The verbosity levels for pipeline_printout(...) and pipeline_run(...) can be specified from verbose = 0 (print out nothing) to the extreme verbosity of verbose=6. A verbosity of above 10 is reserved for the internal debugging of Ruffus

level 0 : nothing

level 1 : Out-of-date Task names

level 2 : All Tasks (including any task function docstrings)

level 3 : Out-of-date Jobs in Out-of-date Tasks, no explanation

level 4 : Out-of-date Jobs in Out-of-date Tasks, with explanations and warnings

level 5 : All Jobs in Out-of-date Tasks, (include only list of up-to-date tasks)

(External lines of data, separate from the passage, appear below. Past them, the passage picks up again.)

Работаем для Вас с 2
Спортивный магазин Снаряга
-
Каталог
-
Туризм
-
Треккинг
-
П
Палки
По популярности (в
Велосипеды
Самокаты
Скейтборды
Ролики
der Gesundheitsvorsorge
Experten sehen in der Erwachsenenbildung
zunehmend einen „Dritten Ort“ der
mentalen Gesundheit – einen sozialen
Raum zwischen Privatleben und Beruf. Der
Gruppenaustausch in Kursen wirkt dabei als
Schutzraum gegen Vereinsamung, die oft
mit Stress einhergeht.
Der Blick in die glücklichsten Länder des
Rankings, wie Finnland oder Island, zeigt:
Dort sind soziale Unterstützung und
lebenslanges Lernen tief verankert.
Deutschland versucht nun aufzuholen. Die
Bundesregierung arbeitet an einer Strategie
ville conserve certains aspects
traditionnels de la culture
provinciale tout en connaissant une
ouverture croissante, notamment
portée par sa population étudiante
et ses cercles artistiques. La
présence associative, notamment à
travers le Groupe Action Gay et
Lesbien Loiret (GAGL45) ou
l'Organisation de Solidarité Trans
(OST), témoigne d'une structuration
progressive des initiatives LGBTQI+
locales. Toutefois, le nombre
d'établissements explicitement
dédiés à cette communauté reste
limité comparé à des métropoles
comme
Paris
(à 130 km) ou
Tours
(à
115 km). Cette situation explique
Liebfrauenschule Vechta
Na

level 6 : All jobs in All Tasks whether out of date or not

level 10: logs messages useful only for debugging ruffus pipeline code

Abbreviating long file paths with `verbose_abbreviated_path`¶

Pipelines often produce interminable lists of deeply nested filenames. It would be nice to be able to abbreviate this to just enough information to follow the progress.

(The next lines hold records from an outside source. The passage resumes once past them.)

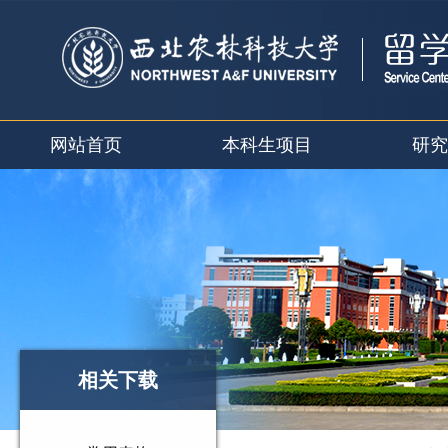
网站首页
本科生项目
研究
相关下载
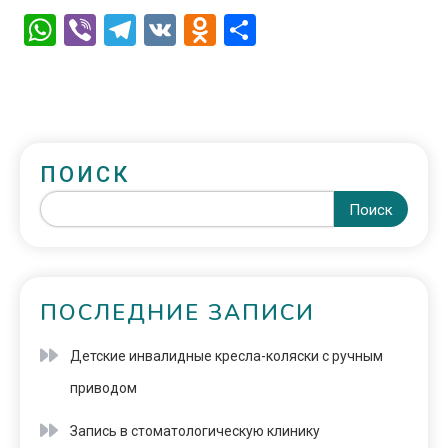
WhatsApp
Viber
Telegram
VK
Odnoklassniki
Отправить
ПОИСК
Поиск
ПОСЛЕДНИЕ ЗАПИСИ
Детские инвалидные кресла-коляски с ручным
приводом
Запись в стоматологическую клинику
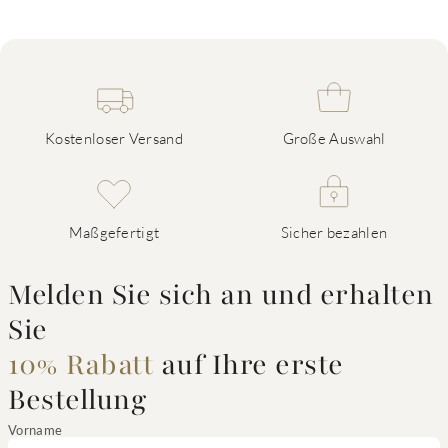
Kostenloser Versand
Große Auswahl
Maßgefertigt
Sicher bezahlen
Melden Sie sich an und erhalten
Sie
10% Rabatt
auf Ihre erste
Bestellung
Vorname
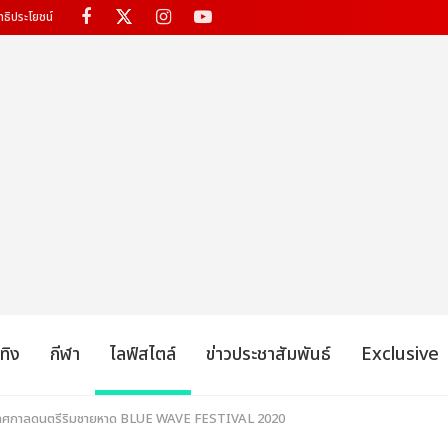
ทธิประโยชน์
เทิง
กีฬา
ไลฟ์สไตล์
ข่าวประชาสัมพันธ์
Exclusive
! เทศกาลดนตรีริมชายหาด BLUE WAVE FESTIVAL 2020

The verbose_abbreviated_path parameter specifies that pipeline_printout(...) and pipeline_run(...) only display
the NNN th top level sub-directories to be included, or that

the message to be truncated to a specified `MMM characters (to fit onto a line, for example). MMM is specified by setting verbose_abbreviated_path = -MMM, i.e. negative values.

Note that the number of characters specified is just the separate lengths of the input and output parameters, not the entire indented line. You many need to specify a smaller limit that you expect (e.g. 60 rather than 80)
pipeline_printout(verbose_abbreviated_path = NNN)
pipeline_run(verbose_abbreviated_path = -MMM)
verbose_abbreviated_path defaults to 2

For example:
Given ["aa/bb/cc/dddd.txt", "aaa/bbbb/cccc/eeed/eeee/ffff/gggg.txt"]
 # Original relative paths
 "[aa/bb/cc/dddd.txt, aaa/bbbb/cccc/eeed/eeee/ffff/gggg.txt]"

 # Full abspath
 verbose_abbreviated_path = 0
 "[/test/ruffus/src/aa/bb/cc/dddd.txt, /test/ruffus/src/aaa/bbbb/cccc/eeed/eeee/ffff/gggg.txt]"

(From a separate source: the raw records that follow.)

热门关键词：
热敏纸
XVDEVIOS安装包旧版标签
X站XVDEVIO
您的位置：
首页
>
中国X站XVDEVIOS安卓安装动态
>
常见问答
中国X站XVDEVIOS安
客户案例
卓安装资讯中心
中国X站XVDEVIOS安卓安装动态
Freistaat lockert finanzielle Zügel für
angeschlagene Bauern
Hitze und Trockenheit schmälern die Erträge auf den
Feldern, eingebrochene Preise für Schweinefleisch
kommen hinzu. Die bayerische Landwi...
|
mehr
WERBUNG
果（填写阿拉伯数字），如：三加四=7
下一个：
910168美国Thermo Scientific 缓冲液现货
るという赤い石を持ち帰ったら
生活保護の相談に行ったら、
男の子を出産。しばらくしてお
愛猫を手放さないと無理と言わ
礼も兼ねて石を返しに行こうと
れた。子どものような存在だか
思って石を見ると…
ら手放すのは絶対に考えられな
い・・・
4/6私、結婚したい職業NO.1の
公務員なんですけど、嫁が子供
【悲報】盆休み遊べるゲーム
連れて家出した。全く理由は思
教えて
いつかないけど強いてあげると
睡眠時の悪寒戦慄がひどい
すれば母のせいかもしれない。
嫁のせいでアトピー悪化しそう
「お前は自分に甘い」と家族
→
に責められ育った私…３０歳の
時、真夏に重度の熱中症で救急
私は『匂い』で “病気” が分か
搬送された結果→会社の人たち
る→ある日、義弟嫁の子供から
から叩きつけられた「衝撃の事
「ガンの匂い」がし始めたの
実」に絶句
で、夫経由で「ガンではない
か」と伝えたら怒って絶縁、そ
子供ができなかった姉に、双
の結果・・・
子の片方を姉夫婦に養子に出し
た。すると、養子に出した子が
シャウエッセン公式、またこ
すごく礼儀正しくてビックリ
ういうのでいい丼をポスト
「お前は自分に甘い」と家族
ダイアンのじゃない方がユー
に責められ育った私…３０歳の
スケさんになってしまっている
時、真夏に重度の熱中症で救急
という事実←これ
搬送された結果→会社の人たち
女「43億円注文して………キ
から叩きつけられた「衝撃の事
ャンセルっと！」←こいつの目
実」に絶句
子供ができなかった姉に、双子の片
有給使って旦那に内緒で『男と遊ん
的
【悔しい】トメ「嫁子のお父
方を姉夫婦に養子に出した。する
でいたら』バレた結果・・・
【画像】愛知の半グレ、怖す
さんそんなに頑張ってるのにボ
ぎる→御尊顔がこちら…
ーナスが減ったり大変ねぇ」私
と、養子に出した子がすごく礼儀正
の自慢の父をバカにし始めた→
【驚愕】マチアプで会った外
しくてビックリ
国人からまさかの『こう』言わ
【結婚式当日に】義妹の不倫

 # Specifed level of nested directories
 verbose_abbreviated_path = 1
 "[.../dddd.txt, .../gggg.txt]"

 verbose_abbreviated_path = 2
 "[.../cc/dddd.txt, .../ffff/gggg.txt]"

 verbose_abbreviated_path = 3
 "[.../bb/cc/dddd.txt, .../eeee/ffff/gggg.txt]"


 # Truncated to MMM characters
 verbose_abbreviated_path = -60
 "<???> /bb/cc/dddd.txt, aaa/bbbb/cccc/eeed/eeee/ffff/gggg.txt]"

Getting a list of all tasks in a pipeline¶

If you just wanted a list of all tasks (Ruffus decorated function names), then you can just run Run pipeline_get_task_names(...).

This doesn’t touch any pipeline code or even check to see if the pipeline is connected up properly.

However, it is sometimes useful to allow users at the command line to choose from a list of possible tasks as a target.